Problem to work on :: Leaving out every image, restate all the records word for word.

------------------------------------------------------------

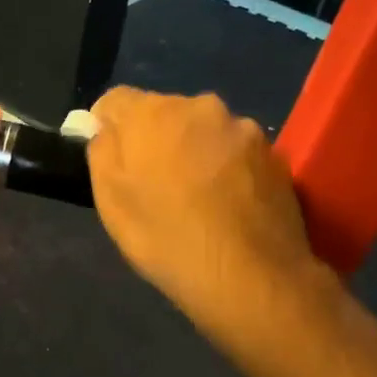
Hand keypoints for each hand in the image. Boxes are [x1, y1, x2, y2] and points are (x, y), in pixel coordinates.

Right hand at [87, 88, 325, 331]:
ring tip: (197, 198)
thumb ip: (102, 152)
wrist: (250, 276)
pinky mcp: (274, 153)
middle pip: (164, 113)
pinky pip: (235, 151)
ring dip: (194, 151)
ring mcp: (242, 128)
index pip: (115, 100)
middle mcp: (200, 106)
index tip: (111, 159)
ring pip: (203, 131)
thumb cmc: (167, 240)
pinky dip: (227, 168)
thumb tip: (106, 129)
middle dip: (155, 139)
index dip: (106, 126)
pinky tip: (228, 205)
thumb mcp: (111, 203)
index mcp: (152, 113)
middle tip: (154, 184)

------------------------------------------------------------

Worked solution ::
Hand keypoints for each hand in the image. Boxes are [x1, y1, x2, y2] and points are (x, y), in pixel coordinates.

Right hand at [87, 88, 325, 331]:
ring tip: (197, 198)
thumb ip: (102, 152)
wrist: (250, 276)
pinky mcp: (274, 153)
middle pip: (164, 113)
pinky pip: (235, 151)
ring dip: (194, 151)
ring mcp: (242, 128)
index pip: (115, 100)
middle mcp: (200, 106)
index tip: (111, 159)
ring pip: (203, 131)
thumb cmc: (167, 240)
pinky dip: (227, 168)
thumb tip: (106, 129)
middle dip: (155, 139)
index dip: (106, 126)
pinky tip: (228, 205)
thumb mcp: (111, 203)
index mcp: (152, 113)
middle tip: (154, 184)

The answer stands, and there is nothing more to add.